The same researcher has now been involved in a sleep study with ringed penguins. These birds breed in huge colonies, where there is constant anxiety. Predatory gulls pass by regularly to seize eggs or chicks. There is also a lot of aggression between the penguins themselves: they breed so close to each other that they constantly violate each other’s territories, for example on their way to the sea.
Rattenborg and his colleagues wondered whether they would see this reflected in sleep patterns. They placed data loggers on the penguins and photographed them in the nest. Penguins seem to sleep both standing and lying down. In both positions they took small, uninterrupted naps. At sea, they continued to do this while swimming and floating, but not while diving for fish.
During a single nap, the birds appeared to sometimes sleep unilaterally (for 1 second) and sometimes sleep whole-brain (for 2 seconds). Additionally, those naps lasted an average of 4 seconds. In total, penguins sleep almost 15 hours a day: 8.5 hours with both hemispheres of the brain at the same time, another 3 hours only with the left and just over 3 hours with the right.
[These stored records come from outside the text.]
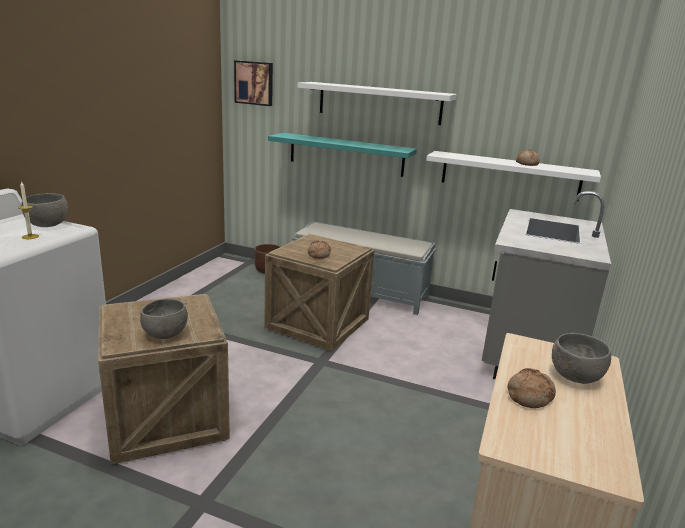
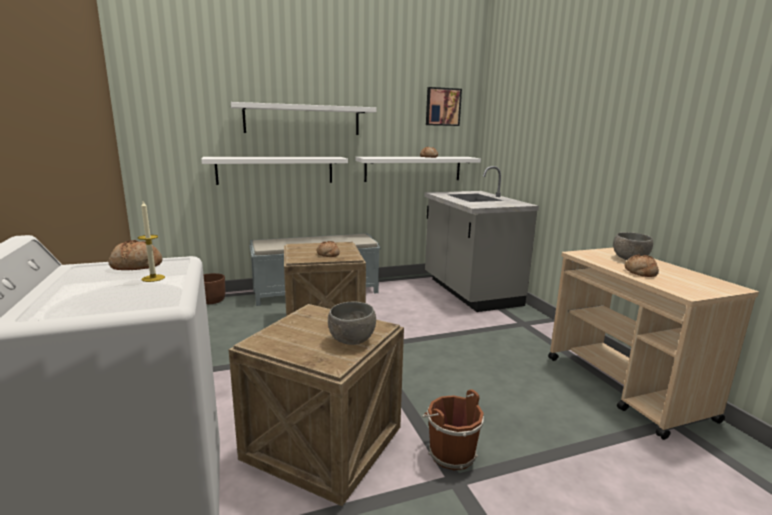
camera: 40 degrees left, 5 degrees down
grey bowl [21,193,68,227] -> bread [108,240,162,270]
picture [234,60,273,106] -> picture moved to [426,87,462,126]
turquoise shelf [268,133,417,177] -> white shelf [201,157,348,185]
none -> brown bucket [423,389,484,470]

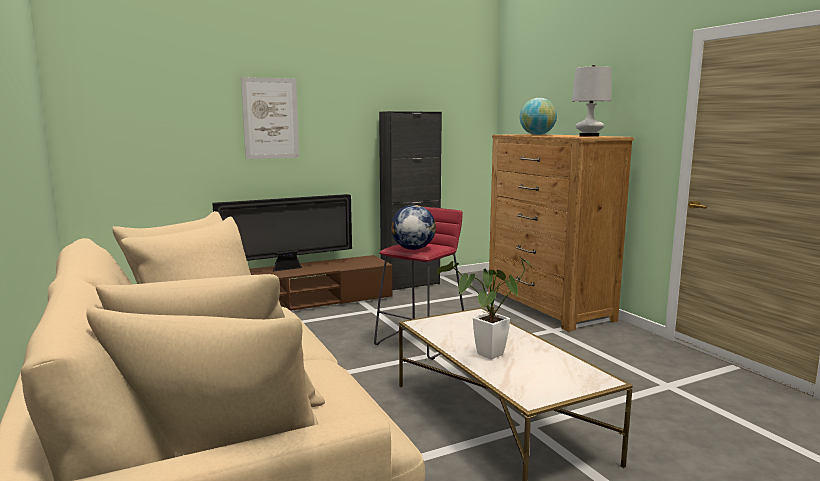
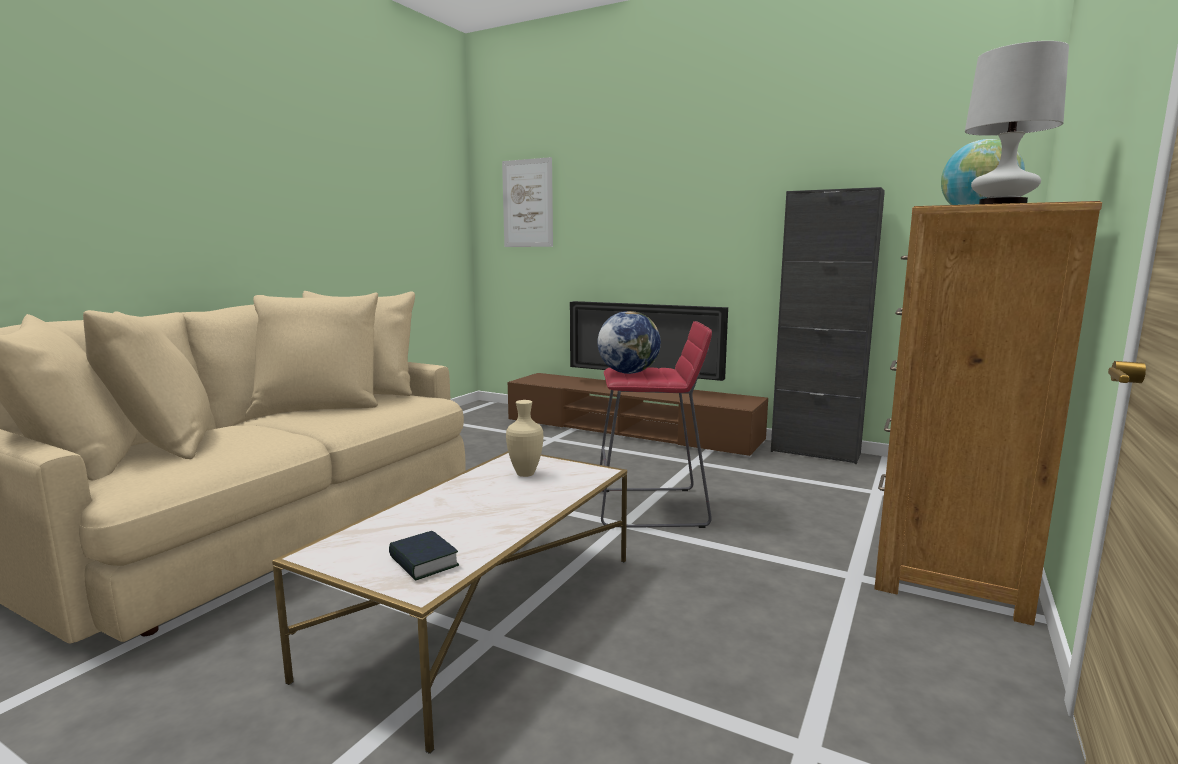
camera: 55 degrees right, 0 degrees up
picture [241,77,299,159] -> picture moved to [502,157,553,247]
potted plant [437,257,532,359] -> none
none -> book [389,531,459,581]
none -> beige vase [506,400,543,477]

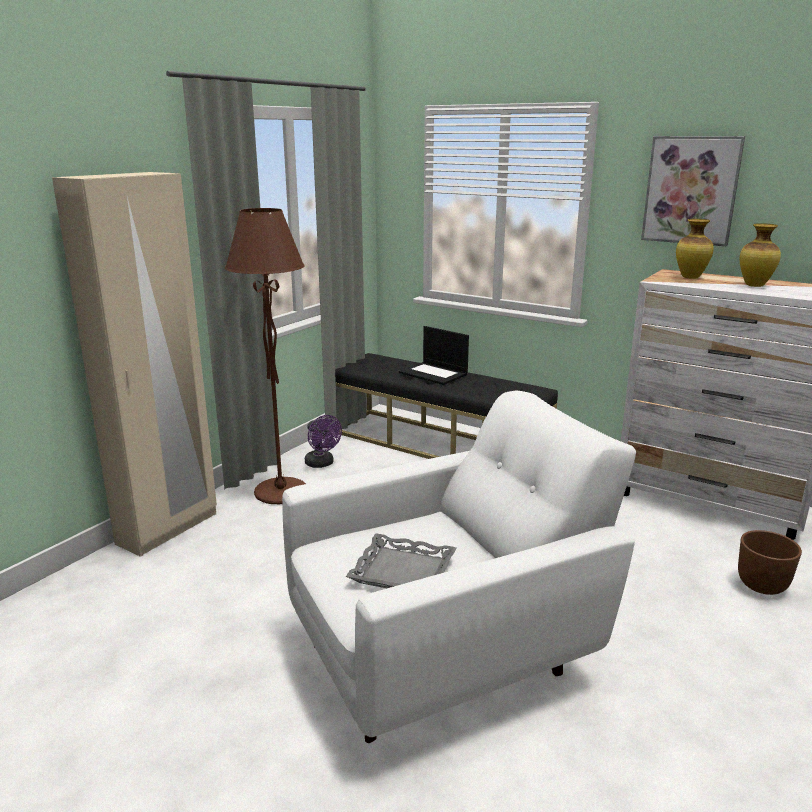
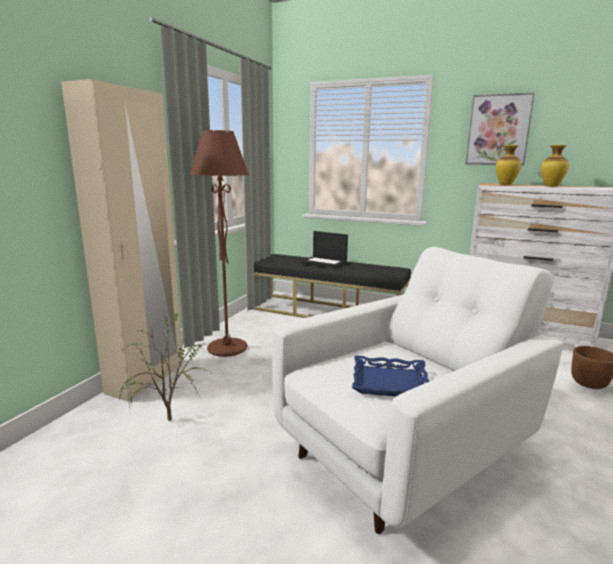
camera: 10 degrees left, 5 degrees down
purple fan [305,415,342,468] -> none
grey tray [346,533,456,588] -> blue tray [352,355,429,397]
none -> potted plant [119,311,210,421]

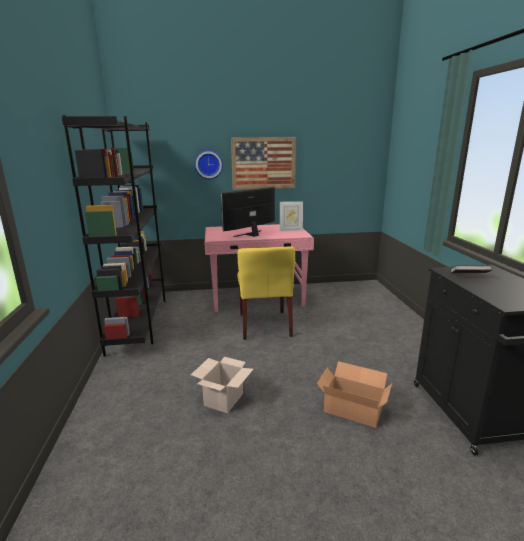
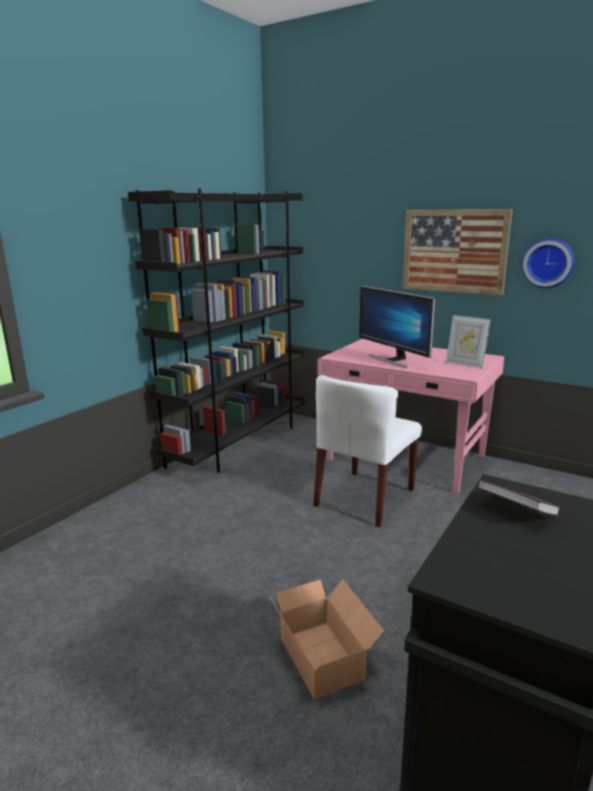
camera: 40 degrees right, 0 degrees up
cardboard box [191,357,253,413] -> none
wall clock [194,150,223,179] -> wall clock moved to [522,238,575,288]
monitor [221,187,275,237] -> monitor turned 120 degrees counterclockwise [359,286,436,368]
yellow chair [237,246,295,340] -> white chair [313,375,422,527]

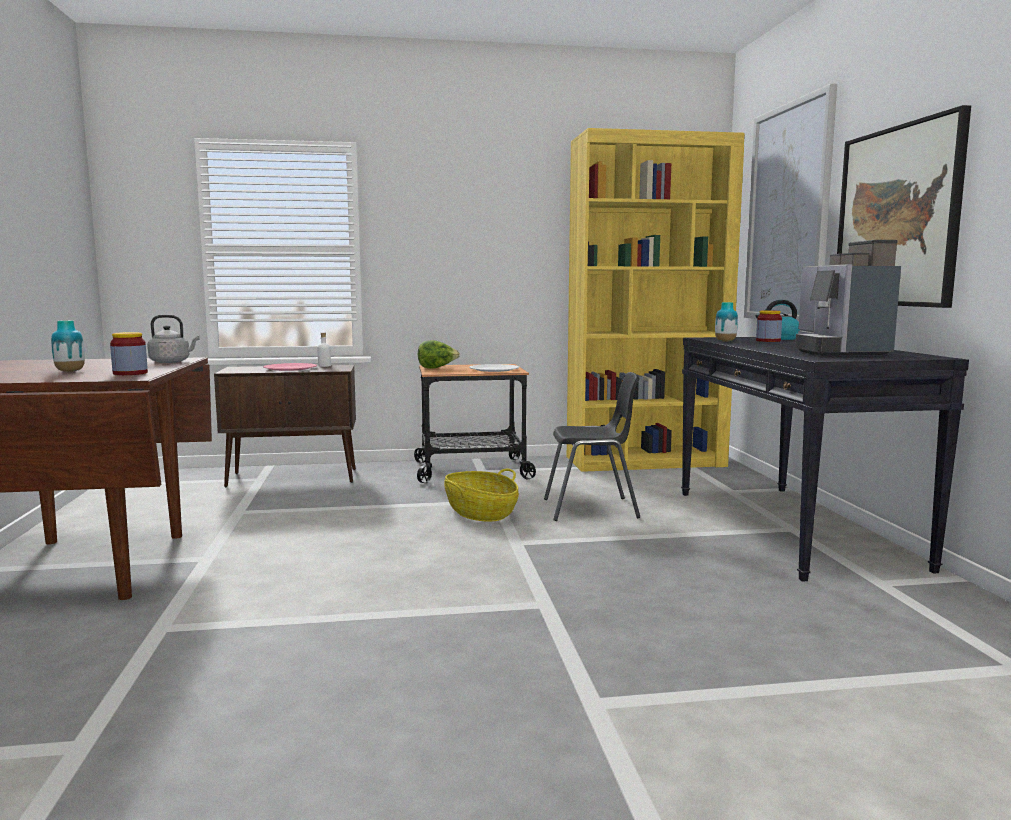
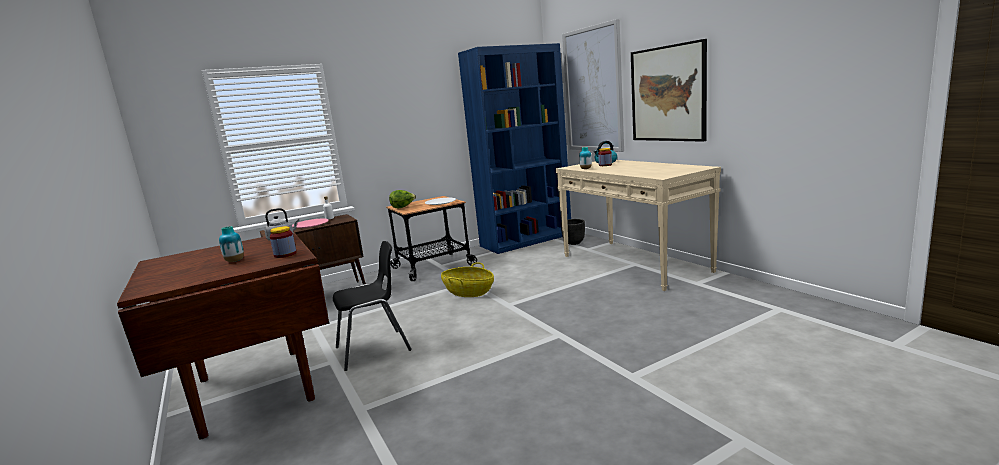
camera: 20 degrees left, 5 degrees up
black chair [544,372,640,521] -> black chair moved to [333,241,412,371]
yellow bookcase [567,128,745,472] -> blue bookcase [458,43,571,254]
black console table [681,337,969,582] -> beige console table [556,160,721,291]
coffee machine [795,240,901,356] -> none
none -> black planter [561,219,585,245]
This way, each hemisphere gets at least 11 hours of sleep.
Such a ridiculous number of naps have never been seen before, not even in other penguin species. Clearly, the lives of banded penguins are exceptionally turbulent. What’s even more so is the amount of overall sleep they’ve still managed to muster. Oddly enough, penguins on the edge of the colony sleep more and for longer periods than penguins in the middle. This is the opposite for groups of ducks on the water, the researchers wrote. Clearly, disputes between neighborhoods require greater vigilance than predatory gulls.